Siguió viniendo por las noches. Me refería a su manera todo lo que había visto y oído, huroneando sin descanso por toda la ciudad, en el cabildo, en la junta, en la prefectura; porque él se deslizaba a todas partes como una anguila.
— Don Esteban —me decía— tiene un ejército tan grande, que cuando se forma en batalla ocupa desde Tarata hasta la Angostura, cuatro leguas ni más ni menos.
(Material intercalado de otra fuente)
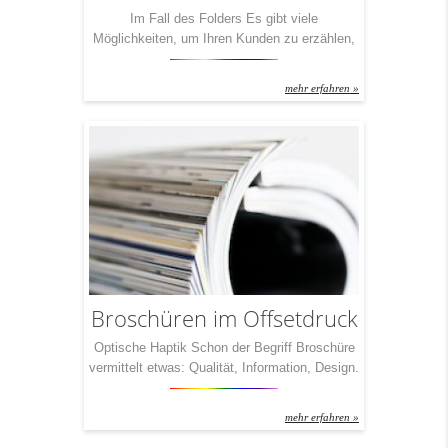
Im Fall des Folders Es gibt viele
Möglichkeiten, um Ihren Kunden zu erzählen,
was Sie so drauf haben. Eine der effektivsten
ist ohne Frage der Folder. Seit Jahrzehnten
mehr erfahren »
werden so Informationen an Kunden
übermittelt. Und seit Jahrzehnten beschäftigen
sich unsere Partner mit genau diesem Thema.
Unser Fazit: Ein Folder ist nur so viel Wert,
wie […]
Broschüren im Offsetdruck
Optische Haptik Schon der Begriff Broschüre
vermittelt etwas: Qualität, Information, Design.
Um nur drei Dinge zu nennen.
Dementsprechend wichtig ist es, eine
mehr erfahren »
Broschüre auch richtig zu drucken. Und – fast
noch wichtiger – die schön bedruckten Seiten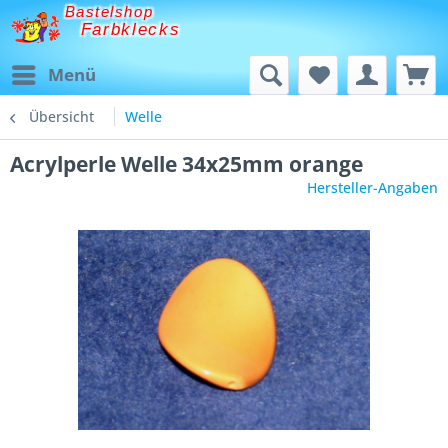
Bastelshop
Farbklecks
Menü
Übersicht
Welle
Acrylperle Welle 34x25mm orange
Hersteller-Angaben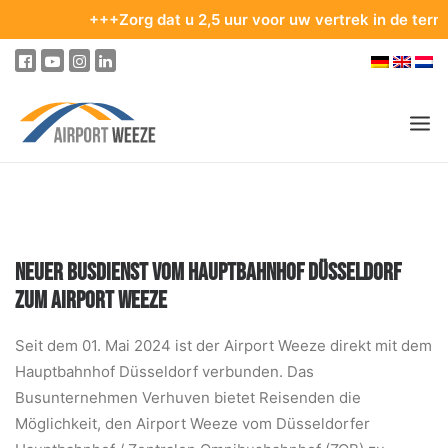
+++Zorg dat u 2,5 uur voor uw vertrek in de terminal be
PASSAGIERS & BEZOEKERS
ONDERNEMING & BUSINESS
NEUER BUSDIENST VOM HAUPTBAHNHOF DÜSSELDORF
VLIEGEN
ZUM AIRPORT WEEZE
VAN EN NAAR DE LUCHTHAVEN
Seit dem 01. Mai 2024 ist der Airport Weeze direkt mit dem
PARKEREN
Hauptbahnhof Düsseldorf verbunden. Das
OP DE LUCHTHAVEN
Busunternehmen Verhuven bietet Reisenden die
Möglichkeit, den Airport Weeze vom Düsseldorfer
ONZE BESTEMMINGEN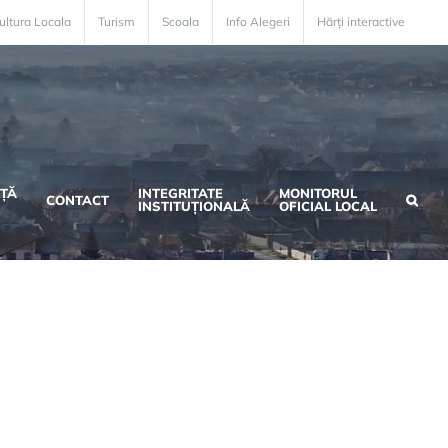
ultura Locala
Turism
Scoala
Info Alegeri
Hărți interactive
ȚĂ
INTEGRITATE
MONITORUL
CONTACT
INSTITUȚIONALĂ
OFICIAL LOCAL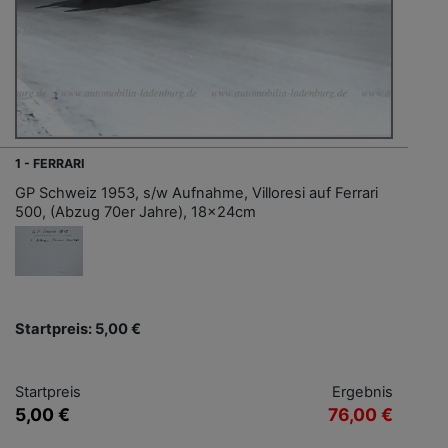
1 - FERRARI
GP Schweiz 1953, s/w Aufnahme, Villoresi auf Ferrari
500, (Abzug 70er Jahre), 18x24cm
Startpreis: 5,00 €
Startpreis
Ergebnis
5,00 €
76,00 €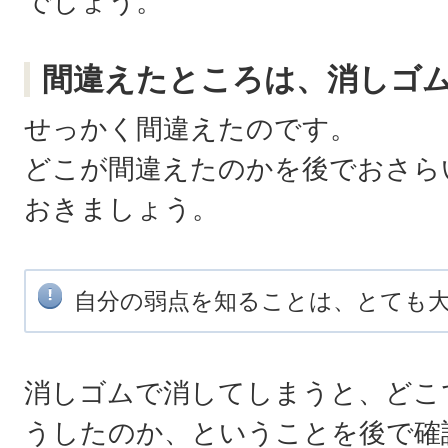
でしょう。
間違えたところは、消しゴ
せっかく間違えたのです。
どこが間違えたのかを後でおさら
おきましょう。
自分の弱点を知ることは、とても
消しゴムで消してしまうと、どこ
うしたのか、ということを後で確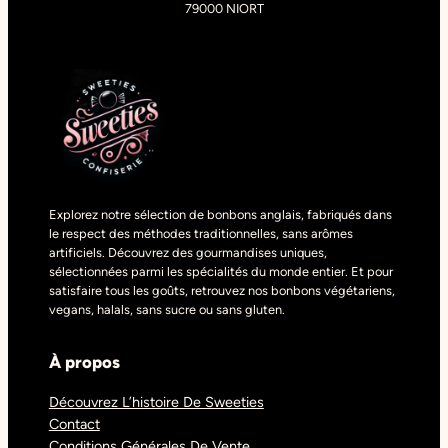
79000 NIORT
Explorez notre sélection de bonbons anglais, fabriqués dans
le respect des méthodes traditionnelles, sans arômes
artificiels. Découvrez des gourmandises uniques,
sélectionnées parmi les spécialités du monde entier. Et pour
satisfaire tous les goûts, retrouvez nos bonbons végétariens,
vegans, halals, sans sucre ou sans gluten.
À propos
Découvrez L’histoire De Sweeties
Contact
Conditions Générales De Vente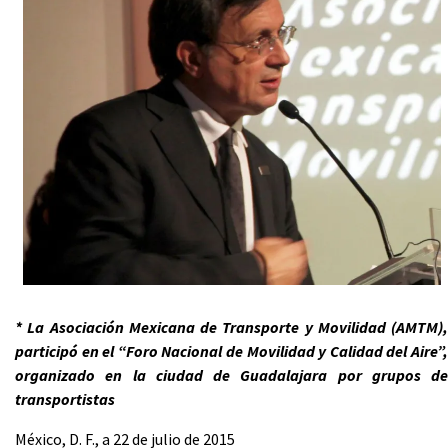
* La Asociación Mexicana de Transporte y Movilidad (AMTM),
participó en el “Foro Nacional de Movilidad y Calidad del Aire”,
organizado en la ciudad de Guadalajara por grupos de
transportistas
México, D. F., a 22 de julio de 2015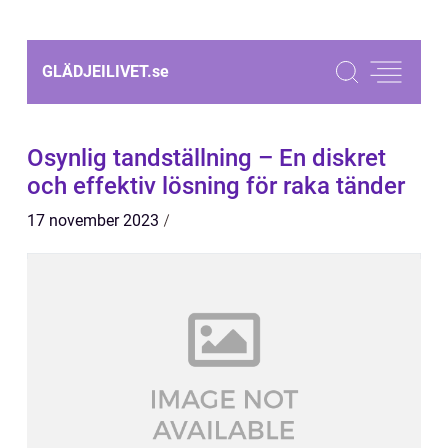
GLÄDJEILIVET.
se
Osynlig tandställning – En diskret
och effektiv lösning för raka tänder
17 november 2023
Don Mateo Zenteno ha extendido su gente sobre la cordillera desde Tapacarí hasta Quirquiave. Un general Pueryrredón viene de Abajo con cien mil hombres de caballería... los caballos son como una iglesia y los jinetes como una torre... las lanzas deben pasar no sé con cuántas varas la cruz de la Matriz!
Una noche llegó más contento que nunca.
— Hay seiscientos cañones y dos mil granadas, me dijo.
— Pero eso es nada . . . ¡mira!
Y puso ante mis ojos una bola de vidrio más grande que una naranja, y añadió, animándose por grados:
— ¡Esto, sí... ¡oh! Esto es lo bueno! "Mis granadas" pueden apenas matar cincuenta chapetones.
— ¿Y esto?
— ¡Vaya! ¡Qué tonto eres! Esto es vidrio... se hace en el Paredón... creo que yo mismo me lo imaginé y me han robado mi idea. Esto revienta en mil pedazos... cada astillita, así como esta puntita de mi uña, penetra hasta los huesos de un chapetón, y . . . brum! Ya no hay ejército de Goyeneche!
¡Oh! No puedo, no debo olvidar nunca estas niñerías! Soy ya muy viejo, tengo que referiros mil cosas más graves, los grandes sacrificios, las eternas glorias de nuestra América; pero me he detenido a recordar con emoción estas pequeñas, insignificantes cosas de mi oscura vida en los meses de marzo y abril del memorabilísimo año de 1812.